Kolte received his school education in Malkapur and Khamgaon. He received his B.A. from Morris College in Nagpur, and M.A. from Nagpur University, securing three gold medals.

Kolte started his professional career as an assistant professor of Marathi at Vidarbha Mahavidyalaya in Amravati and then Morris College in Nagpur. He moved on to be the principal of Morris College. At Nagpur University, he became a member, and later chairman, of the Board of Studies in Marathi; a member, and later dean, of the faculty of Arts; and a member of the Academic Council and the Executive Council. He retired as the vice-chancellor of Nagpur University. He was also a member of the Board of Studies and the faculty of Arts of four other universities.

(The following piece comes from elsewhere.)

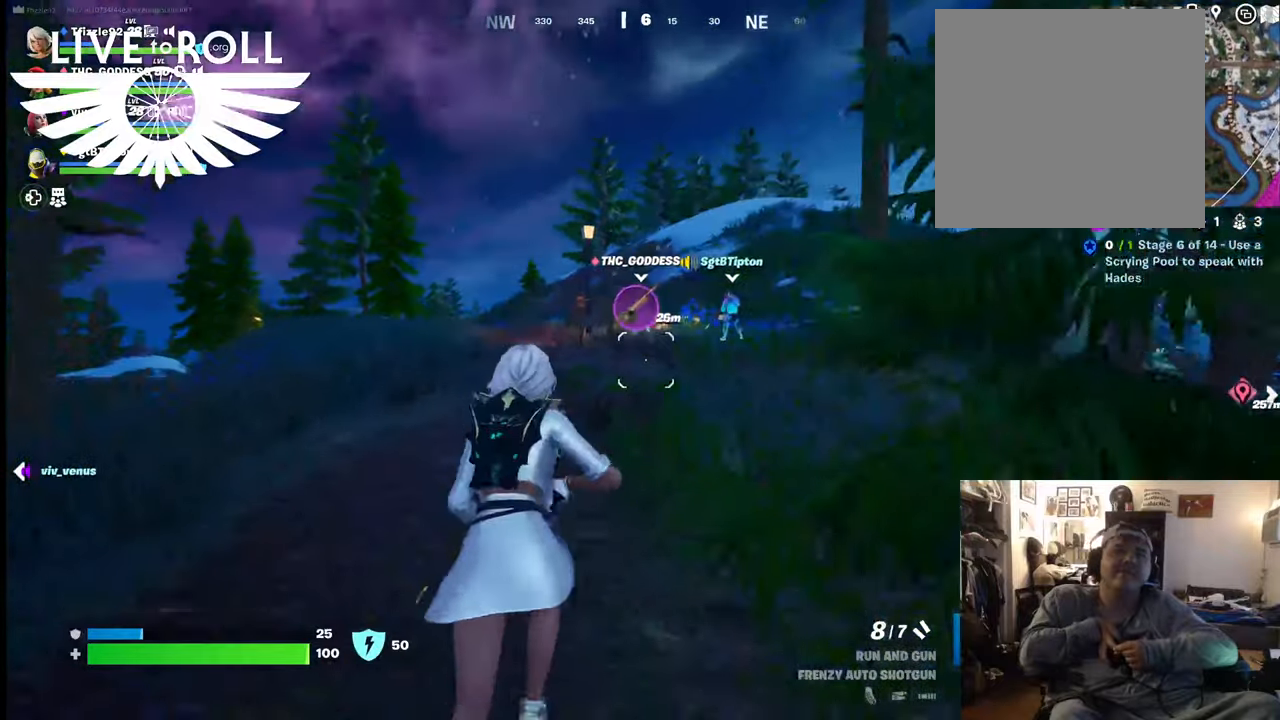
{"buttons": [], "left_stick": "up", "right_stick": "center", "events": []}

Kolte presided over Vidarbha Sathiya Sangh and Maharashtra Bhasha Sabha. He was a member of the general council of Sahitya Akademi, New Delhi during 1956-1961.

==Scholarly work==
Kolte did pioneering work in the field of Mahanubhava literature.

He researched about 20 ancient copper plates and stone inscriptions in Marathi, Prakrit, and Kannada languages. He decoded literature of Mahanubhav pandits, which they had written in an obscure code language in the 13th, 14th, 15th, and 16th century. He wrote exhaustive introductions to his books about the researched literature.

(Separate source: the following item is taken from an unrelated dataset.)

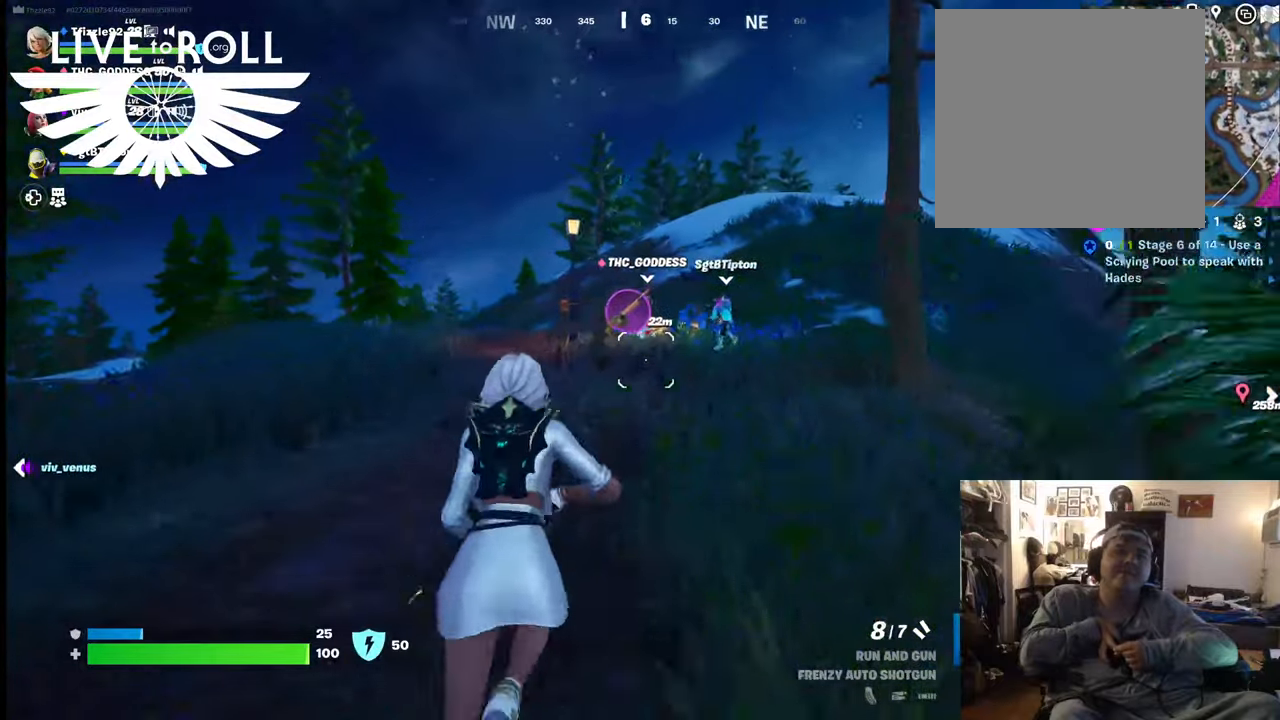
{"buttons": [], "left_stick": "up", "right_stick": "center", "events": []}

For Kolte's scholarly book on Leela Charitra, the first known biography in Marathi, the All India Mahanubhava Parishad conferred on him in 1956 the title Vidyaratna.

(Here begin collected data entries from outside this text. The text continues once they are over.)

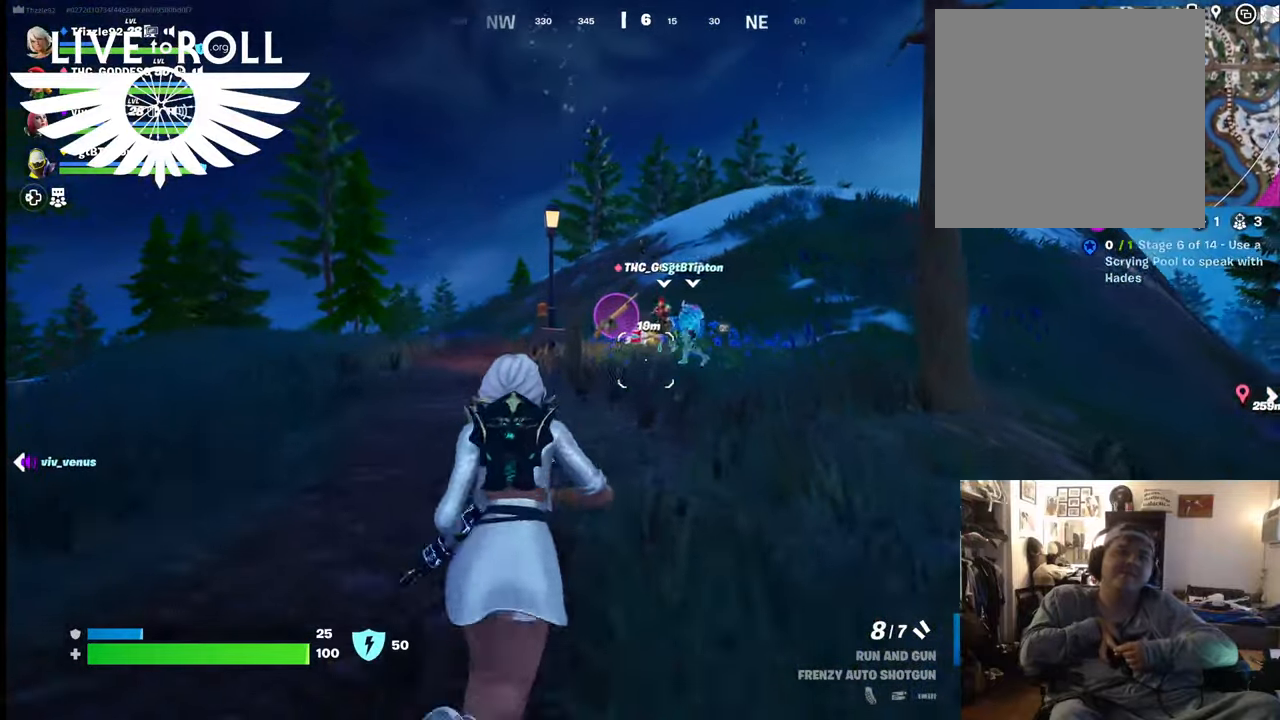
{"buttons": [], "left_stick": "up", "right_stick": "center", "events": []}
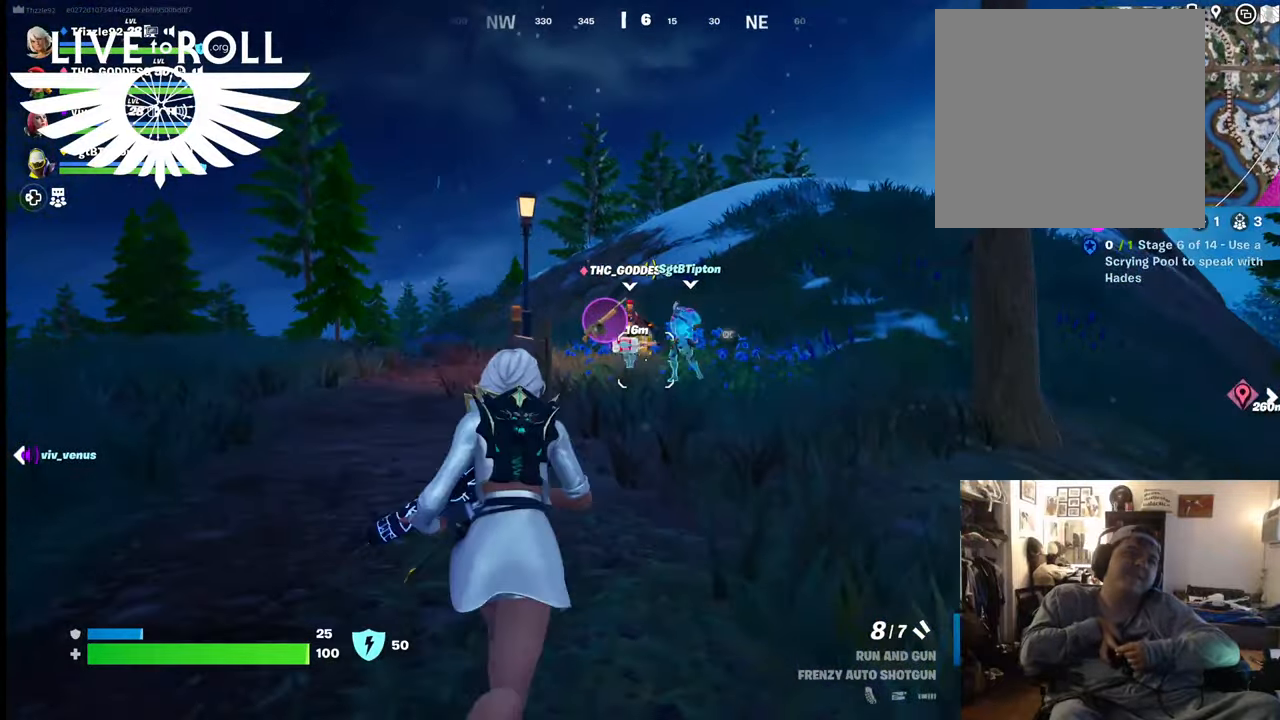
{"buttons": [], "left_stick": "up", "right_stick": "center", "events": []}
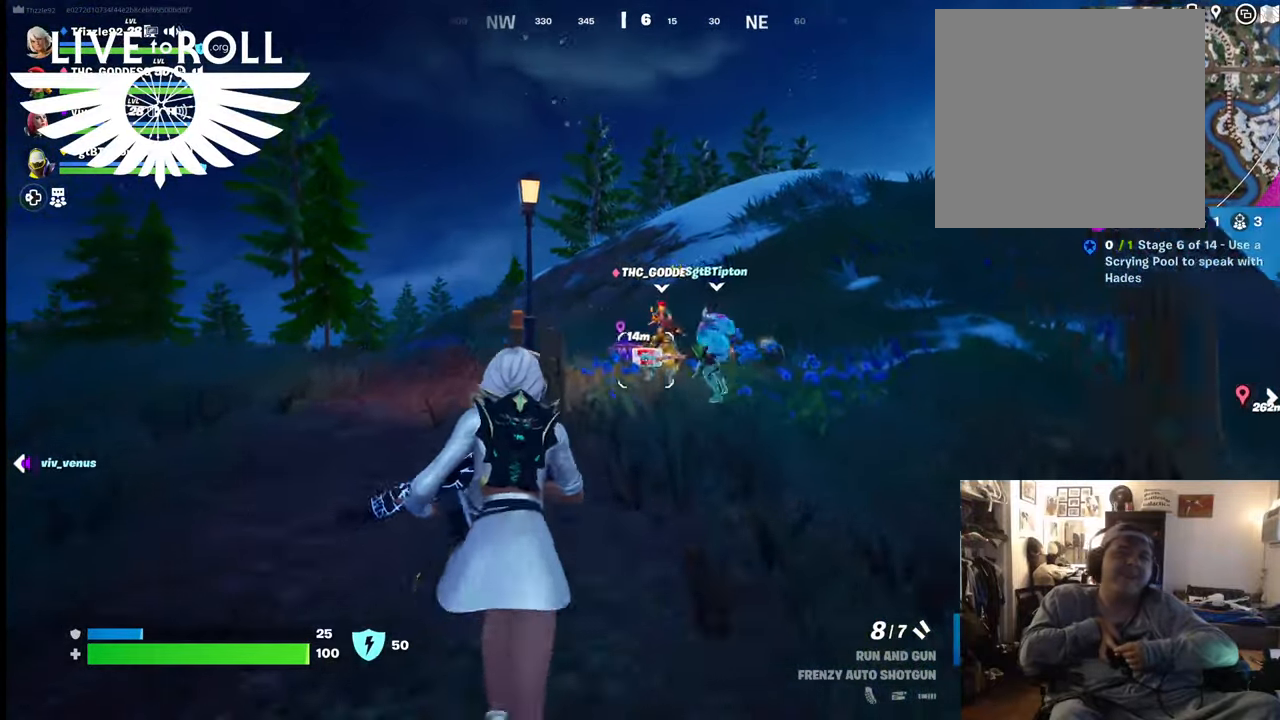
{"buttons": [], "left_stick": "up", "right_stick": "center", "events": []}
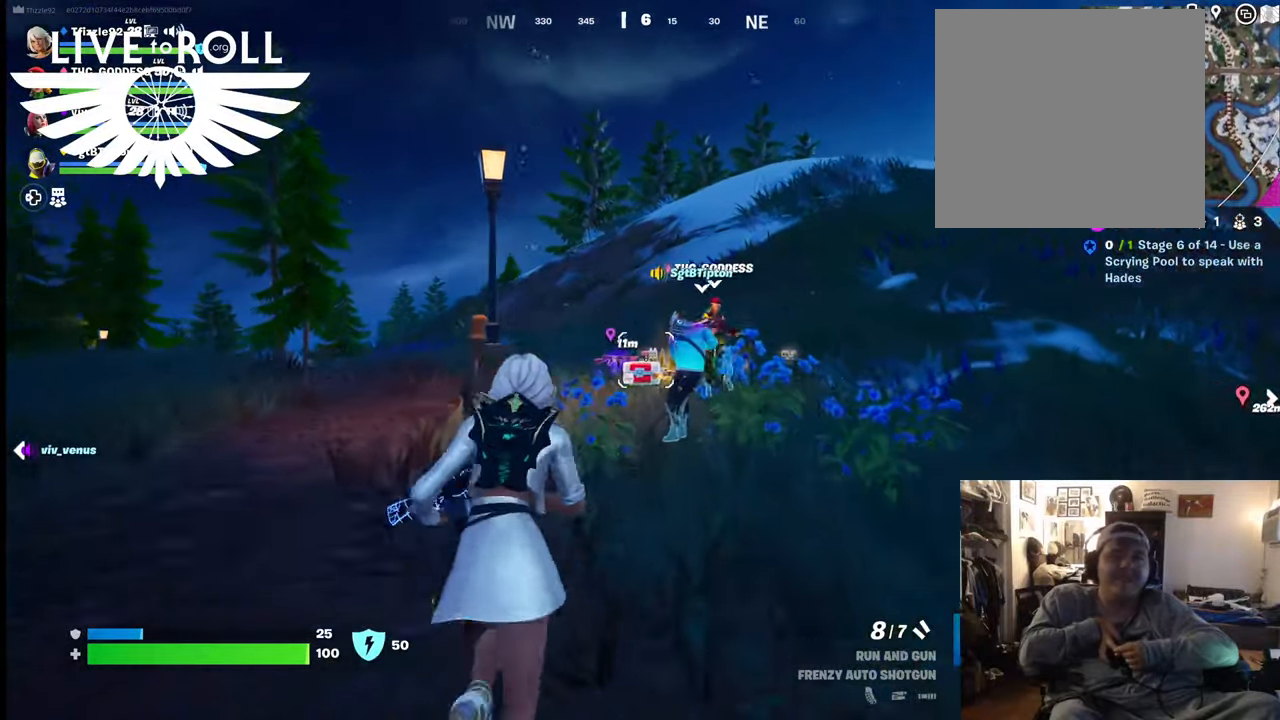
{"buttons": [], "left_stick": "up", "right_stick": "center", "events": []}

Kolte authored a book on simplification of Marathi orthography. He was President of Marathi Sahitya Sammelan, the conference on Marathi Literature held at Bhopal in 1967.

==Authorship==
Kolte's writings include over 250 research articleski and over 20 books. The following is a partial list of the books which he authored:

- Lavhali (A collection of poems) (1928)
- Marathi Santon Ka Samajik Karya (Critique) (1935) (in Hindi)
- Bhaskar Bhatt Borikar: Charitra Va Kavyavivechan (Critique) (1935)
- Swastik (A collection of poems) (1937)
- Mahanubhava Tatvadnyan (1945)
- Mahanubhava Achardharma (1948)
- Shri Chakradhar (Literary biography) (1952)
- Mahanubhav Sanshodhana in two volumes (1962 and '84)
- Sahitya Sanchar (Essays) (1965)
- Pracheen Marathi Sahitya Sanshodhan (Essays on medieval Marathi literature) (1968)
- Chakradhar Shevatache Prakaran (1982)
- Maharashtratil Kahi Tamrapat Va Shilalekh (1987)
- Marathi Asmitecha Shodh (1989)
- Snehabandh (Essays) (1994)
- Giriparna (Essays)

==Editorship==
The following is a partial list of over 15 books which Kolte edited:

- Uddhav Geeta (1935)
- Sthan Pothi (1937)
- Rukmini Swayamvar (1940)
- Vachaharan (1953)
- Shishupal Vadha (1960)
- Leela Charitra (1978)
- Shri Govind Prabhu (1994)

==Honors==
Kolte was honored with a Padma Shri title by the Government of India in 1991.

A Sahitya Akademi Fellowship was conferred on him in 1994.